Source passage
━━━━━━━━
And on Thursday, after the bill passed, Kotek told WW, “My hope is that local governments that have not yet reckoned with the Boise decision will take the opportunity to engage in a transparent, public process to update their ordinances, find ways to expand their shelter capacity, and make the rules clear for all.”
But it’s unlikely the bill will prevent sweeps of Portland homeless camps come July 2023, when cities are required to have codified their policies and ordinances in compliance with the bill.
The city is arguing that it’s already in compliance with the Martin v. Boise ruling. And while Kotek may wish for cities to comply with a larger moral framework underlying the court ruling, that’s not what her bill mandates…
So the most likely outcome is that Portland can still sweep homeless camps from public property so long as it doesn’t arrest or fine the people living there.
━━━━━━━━
Direction 1
Retype the passage on Oregon's homeless camp bill, starting at "And on Thursday, after" and ending at "people living there.".
Direction 2
Extend the passage on Oregon's homeless camp bill past its last sentence.
The material after this point has no connection to the passage on Oregon's homeless camp bill.
━━━━━━━━
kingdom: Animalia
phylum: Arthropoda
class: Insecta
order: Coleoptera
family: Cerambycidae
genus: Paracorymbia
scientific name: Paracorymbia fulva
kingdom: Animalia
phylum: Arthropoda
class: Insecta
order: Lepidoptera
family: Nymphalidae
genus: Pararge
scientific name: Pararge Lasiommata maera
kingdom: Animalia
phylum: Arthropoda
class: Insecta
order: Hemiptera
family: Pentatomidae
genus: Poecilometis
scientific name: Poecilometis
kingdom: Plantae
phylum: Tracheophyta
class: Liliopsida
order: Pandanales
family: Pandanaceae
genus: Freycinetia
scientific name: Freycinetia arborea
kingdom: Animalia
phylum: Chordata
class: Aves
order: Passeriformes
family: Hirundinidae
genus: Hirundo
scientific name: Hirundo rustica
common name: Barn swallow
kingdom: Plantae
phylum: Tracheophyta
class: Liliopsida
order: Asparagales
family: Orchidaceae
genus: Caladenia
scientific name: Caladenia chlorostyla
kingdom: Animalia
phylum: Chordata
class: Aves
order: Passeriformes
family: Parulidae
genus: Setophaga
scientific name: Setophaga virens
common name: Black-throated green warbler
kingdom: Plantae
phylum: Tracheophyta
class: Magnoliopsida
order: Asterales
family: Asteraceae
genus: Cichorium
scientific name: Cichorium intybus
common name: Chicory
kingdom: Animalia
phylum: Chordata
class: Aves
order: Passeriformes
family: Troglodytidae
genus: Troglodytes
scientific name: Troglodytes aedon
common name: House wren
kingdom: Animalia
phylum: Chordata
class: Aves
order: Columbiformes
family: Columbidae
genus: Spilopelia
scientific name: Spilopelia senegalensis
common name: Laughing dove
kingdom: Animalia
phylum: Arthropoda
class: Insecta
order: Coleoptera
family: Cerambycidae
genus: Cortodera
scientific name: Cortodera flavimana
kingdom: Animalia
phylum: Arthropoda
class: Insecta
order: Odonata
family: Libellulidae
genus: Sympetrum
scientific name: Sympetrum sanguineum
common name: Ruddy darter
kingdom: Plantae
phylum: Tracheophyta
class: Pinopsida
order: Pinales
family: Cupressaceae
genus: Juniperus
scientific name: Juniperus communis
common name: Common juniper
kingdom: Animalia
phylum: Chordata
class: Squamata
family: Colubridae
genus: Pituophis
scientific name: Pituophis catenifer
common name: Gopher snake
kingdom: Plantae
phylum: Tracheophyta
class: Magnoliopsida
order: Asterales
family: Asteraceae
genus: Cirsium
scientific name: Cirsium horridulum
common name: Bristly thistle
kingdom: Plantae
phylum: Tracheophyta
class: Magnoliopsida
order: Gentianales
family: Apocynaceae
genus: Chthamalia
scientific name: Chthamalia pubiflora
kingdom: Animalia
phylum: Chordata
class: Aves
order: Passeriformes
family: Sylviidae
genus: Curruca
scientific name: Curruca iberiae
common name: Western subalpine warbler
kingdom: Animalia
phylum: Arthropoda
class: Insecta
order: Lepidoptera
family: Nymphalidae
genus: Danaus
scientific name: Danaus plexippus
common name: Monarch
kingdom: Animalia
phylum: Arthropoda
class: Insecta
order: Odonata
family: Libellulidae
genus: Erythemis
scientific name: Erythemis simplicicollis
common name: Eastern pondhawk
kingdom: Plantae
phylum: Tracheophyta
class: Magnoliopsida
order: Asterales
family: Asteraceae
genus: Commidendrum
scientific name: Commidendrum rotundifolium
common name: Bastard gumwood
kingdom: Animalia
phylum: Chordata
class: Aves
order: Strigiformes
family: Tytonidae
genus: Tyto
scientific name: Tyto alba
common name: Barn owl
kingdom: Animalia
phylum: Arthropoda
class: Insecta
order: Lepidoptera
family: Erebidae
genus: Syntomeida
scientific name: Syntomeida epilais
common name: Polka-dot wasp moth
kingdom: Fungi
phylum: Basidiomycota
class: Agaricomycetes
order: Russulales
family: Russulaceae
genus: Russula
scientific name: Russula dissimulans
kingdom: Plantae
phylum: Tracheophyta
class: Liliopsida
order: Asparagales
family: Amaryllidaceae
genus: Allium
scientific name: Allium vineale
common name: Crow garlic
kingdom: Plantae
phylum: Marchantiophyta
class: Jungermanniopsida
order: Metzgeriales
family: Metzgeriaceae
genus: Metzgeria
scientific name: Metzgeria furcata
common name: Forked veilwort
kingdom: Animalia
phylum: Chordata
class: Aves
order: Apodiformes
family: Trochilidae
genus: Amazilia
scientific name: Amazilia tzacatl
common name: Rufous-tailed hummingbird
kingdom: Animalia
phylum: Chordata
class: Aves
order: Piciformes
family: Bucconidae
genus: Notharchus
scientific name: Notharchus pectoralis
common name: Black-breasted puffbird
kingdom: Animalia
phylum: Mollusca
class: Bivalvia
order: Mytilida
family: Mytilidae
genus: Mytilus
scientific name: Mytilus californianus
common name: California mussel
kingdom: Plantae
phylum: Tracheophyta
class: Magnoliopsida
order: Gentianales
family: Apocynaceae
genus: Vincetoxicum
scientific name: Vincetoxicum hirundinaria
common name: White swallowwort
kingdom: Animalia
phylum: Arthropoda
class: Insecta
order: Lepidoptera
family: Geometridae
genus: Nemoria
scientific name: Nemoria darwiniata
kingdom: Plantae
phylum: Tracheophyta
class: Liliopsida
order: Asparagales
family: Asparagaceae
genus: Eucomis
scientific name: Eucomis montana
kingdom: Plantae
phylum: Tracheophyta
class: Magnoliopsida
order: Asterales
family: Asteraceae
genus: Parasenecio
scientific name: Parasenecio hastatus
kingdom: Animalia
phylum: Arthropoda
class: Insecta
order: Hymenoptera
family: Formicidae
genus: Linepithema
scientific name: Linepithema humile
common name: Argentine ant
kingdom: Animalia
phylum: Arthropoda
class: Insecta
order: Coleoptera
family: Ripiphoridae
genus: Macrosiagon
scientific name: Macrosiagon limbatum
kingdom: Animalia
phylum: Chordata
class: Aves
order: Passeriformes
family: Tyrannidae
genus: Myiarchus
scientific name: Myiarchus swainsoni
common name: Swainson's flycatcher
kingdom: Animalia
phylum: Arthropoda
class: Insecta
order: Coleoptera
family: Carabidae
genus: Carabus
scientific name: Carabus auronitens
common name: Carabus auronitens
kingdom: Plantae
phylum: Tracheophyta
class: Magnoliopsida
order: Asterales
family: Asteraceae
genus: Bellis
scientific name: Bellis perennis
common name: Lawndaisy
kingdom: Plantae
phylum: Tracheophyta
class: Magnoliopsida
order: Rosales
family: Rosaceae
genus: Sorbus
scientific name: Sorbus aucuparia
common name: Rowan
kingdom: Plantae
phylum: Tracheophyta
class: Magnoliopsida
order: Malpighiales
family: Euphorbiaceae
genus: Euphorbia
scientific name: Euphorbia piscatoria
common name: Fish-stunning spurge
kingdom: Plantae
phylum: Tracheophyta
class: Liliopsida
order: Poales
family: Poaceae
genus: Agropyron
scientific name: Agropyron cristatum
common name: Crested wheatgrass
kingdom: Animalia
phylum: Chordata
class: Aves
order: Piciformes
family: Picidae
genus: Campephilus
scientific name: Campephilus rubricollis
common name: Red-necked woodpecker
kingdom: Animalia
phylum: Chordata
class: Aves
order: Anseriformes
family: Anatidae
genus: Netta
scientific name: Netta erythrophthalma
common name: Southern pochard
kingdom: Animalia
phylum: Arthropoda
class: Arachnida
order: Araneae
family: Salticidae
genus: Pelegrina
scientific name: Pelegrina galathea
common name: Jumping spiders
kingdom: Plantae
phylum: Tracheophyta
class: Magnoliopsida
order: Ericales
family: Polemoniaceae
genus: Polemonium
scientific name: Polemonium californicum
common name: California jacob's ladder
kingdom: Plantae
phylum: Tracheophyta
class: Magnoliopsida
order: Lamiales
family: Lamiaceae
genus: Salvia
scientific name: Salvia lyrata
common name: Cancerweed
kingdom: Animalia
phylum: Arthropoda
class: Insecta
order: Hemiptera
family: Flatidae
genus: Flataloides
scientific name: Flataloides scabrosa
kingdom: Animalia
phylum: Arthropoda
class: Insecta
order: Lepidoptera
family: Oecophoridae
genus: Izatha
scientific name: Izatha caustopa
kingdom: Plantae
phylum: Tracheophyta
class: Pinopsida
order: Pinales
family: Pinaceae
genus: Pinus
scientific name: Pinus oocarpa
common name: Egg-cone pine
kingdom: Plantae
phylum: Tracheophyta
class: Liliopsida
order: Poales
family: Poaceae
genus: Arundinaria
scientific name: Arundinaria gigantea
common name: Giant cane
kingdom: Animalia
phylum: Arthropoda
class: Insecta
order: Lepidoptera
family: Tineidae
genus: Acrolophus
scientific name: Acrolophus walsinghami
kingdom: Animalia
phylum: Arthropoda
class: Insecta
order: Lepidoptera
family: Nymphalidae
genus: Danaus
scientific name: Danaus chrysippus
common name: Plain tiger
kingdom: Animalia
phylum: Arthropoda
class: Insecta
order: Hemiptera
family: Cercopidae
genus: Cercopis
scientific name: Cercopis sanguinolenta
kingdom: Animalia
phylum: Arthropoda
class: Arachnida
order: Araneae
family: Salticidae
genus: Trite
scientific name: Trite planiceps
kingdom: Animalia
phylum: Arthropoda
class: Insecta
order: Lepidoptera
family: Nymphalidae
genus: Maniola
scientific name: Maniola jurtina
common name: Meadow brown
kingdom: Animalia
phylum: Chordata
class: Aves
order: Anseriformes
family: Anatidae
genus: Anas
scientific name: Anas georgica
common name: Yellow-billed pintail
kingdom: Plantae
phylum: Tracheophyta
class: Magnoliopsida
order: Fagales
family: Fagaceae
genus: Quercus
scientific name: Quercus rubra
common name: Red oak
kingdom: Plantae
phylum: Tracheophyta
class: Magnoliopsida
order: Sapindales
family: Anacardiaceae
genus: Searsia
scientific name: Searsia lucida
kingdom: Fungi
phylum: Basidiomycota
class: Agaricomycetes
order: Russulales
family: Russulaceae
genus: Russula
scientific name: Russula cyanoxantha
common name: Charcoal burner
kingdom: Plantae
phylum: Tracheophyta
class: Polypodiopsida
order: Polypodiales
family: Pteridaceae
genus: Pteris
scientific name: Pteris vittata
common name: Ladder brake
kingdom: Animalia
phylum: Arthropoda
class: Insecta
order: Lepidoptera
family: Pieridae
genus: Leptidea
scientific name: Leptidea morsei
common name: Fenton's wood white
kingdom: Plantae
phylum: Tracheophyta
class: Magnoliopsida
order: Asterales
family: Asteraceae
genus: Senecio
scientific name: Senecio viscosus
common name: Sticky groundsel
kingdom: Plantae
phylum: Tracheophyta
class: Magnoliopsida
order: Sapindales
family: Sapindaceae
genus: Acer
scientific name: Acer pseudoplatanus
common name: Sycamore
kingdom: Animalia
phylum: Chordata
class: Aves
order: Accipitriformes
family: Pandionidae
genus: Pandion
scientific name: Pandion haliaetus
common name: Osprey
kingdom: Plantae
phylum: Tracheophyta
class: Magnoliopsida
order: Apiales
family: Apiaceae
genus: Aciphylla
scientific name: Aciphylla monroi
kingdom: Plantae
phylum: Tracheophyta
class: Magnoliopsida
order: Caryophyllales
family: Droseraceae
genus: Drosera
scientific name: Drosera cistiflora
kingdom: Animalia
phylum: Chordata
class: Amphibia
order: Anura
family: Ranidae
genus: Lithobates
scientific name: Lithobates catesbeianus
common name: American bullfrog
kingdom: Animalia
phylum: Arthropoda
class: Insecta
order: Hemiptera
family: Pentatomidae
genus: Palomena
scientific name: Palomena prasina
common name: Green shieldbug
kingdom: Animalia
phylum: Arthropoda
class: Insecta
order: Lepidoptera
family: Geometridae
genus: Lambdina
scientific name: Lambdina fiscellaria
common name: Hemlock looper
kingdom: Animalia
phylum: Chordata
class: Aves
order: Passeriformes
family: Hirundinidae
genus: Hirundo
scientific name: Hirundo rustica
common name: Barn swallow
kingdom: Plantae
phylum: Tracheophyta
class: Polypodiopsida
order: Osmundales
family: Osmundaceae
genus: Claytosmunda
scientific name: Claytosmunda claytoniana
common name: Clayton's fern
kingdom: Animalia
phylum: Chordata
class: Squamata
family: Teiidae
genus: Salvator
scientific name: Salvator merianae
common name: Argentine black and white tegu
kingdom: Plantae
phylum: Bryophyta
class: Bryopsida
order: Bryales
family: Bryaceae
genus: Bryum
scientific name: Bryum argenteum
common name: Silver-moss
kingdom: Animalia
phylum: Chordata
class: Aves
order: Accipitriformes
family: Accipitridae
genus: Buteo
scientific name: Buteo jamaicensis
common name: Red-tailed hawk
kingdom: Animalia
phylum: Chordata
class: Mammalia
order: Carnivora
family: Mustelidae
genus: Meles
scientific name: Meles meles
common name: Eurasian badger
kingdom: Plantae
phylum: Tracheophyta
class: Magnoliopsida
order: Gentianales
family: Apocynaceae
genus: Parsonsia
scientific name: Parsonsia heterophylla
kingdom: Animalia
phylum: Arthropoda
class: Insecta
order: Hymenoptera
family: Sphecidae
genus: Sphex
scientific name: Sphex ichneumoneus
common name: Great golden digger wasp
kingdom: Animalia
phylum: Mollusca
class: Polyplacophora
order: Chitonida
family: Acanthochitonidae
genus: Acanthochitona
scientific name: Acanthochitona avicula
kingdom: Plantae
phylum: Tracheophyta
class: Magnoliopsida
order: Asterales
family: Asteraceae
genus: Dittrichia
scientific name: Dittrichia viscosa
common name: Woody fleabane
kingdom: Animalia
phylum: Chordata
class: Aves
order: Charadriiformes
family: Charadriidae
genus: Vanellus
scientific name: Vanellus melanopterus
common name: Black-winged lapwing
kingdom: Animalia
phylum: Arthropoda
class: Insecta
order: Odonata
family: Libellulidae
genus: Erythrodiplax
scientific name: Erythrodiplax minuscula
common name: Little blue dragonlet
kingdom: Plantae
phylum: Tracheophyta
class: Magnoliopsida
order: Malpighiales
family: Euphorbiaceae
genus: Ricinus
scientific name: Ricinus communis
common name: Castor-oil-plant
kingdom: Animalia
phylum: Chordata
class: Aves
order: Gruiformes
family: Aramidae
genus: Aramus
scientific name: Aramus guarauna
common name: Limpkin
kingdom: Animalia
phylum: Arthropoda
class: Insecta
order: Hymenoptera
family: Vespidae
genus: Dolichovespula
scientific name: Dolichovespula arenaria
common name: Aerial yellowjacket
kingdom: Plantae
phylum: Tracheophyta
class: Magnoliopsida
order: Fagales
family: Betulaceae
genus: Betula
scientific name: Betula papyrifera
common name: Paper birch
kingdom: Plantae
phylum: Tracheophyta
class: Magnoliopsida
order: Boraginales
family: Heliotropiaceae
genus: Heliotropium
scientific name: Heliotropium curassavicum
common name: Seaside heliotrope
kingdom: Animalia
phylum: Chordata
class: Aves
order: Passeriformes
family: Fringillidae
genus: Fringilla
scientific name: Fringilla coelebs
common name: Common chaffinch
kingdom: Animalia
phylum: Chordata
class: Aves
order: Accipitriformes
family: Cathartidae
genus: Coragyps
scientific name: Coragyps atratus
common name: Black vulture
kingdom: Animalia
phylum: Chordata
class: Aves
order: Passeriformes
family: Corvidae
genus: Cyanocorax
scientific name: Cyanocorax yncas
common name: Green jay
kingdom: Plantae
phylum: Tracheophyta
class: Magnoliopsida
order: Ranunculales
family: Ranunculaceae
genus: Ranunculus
━━━━━━━━
Written response 1
And on Thursday, after the bill passed, Kotek told WW, “My hope is that local governments that have not yet reckoned with the Boise decision will take the opportunity to engage in a transparent, public process to update their ordinances, find ways to expand their shelter capacity, and make the rules clear for all.”
But it’s unlikely the bill will prevent sweeps of Portland homeless camps come July 2023, when cities are required to have codified their policies and ordinances in compliance with the bill.
The city is arguing that it’s already in compliance with the Martin v. Boise ruling. And while Kotek may wish for cities to comply with a larger moral framework underlying the court ruling, that’s not what her bill mandates…
So the most likely outcome is that Portland can still sweep homeless camps from public property so long as it doesn’t arrest or fine the people living there.

Written response 2
The city has the right to tell vagrants to “move along” and keep out of certain areas, as cops have been doing forever, it would seem even under the law But Portland’s homeless population is too large and its homeless caretaker industry too strong for that. In the going-on three years since relaxing the sweeps antifa and allies have successfully opposed a few high-profile sweeps. The siege of “the Red House on Mississippi in late 2020 began as a homeless sweep: police attempted to clear out a foreclosed home that had become a homeless camp, antifa headquarters and nightly party terrorizing the neighborhood when they were chased off by protesters who established an autonomous zone for a time. Antifa still sells the victory as an eviction defense.
So Ted Wheeler needs to offer something to his left to take back the streets; he’s going big with a comprehensive plan to both house the homeless and build new affordable housing. Developer interests no doubt like the sound of his “moonshot” proposal to add 20,000 new affordable housing units by 2033.
Wheeler’s asked the next governor, Democrat Tina Kotek or Republican Christine Drazan, to declare a state of emergency. Drazan has agreed.
He has lined up the city council except for radical leader Jo Ann Hardesty, who is acquiescing if not supporting and will likely be voted out in November. There is no funding yet and the mayor offered no funding estimates.
A group is suing the city over violations of the Americans with Disabilities Act because so many sidewalks are impassible for those with mobility issues, bringing more pressure to bear.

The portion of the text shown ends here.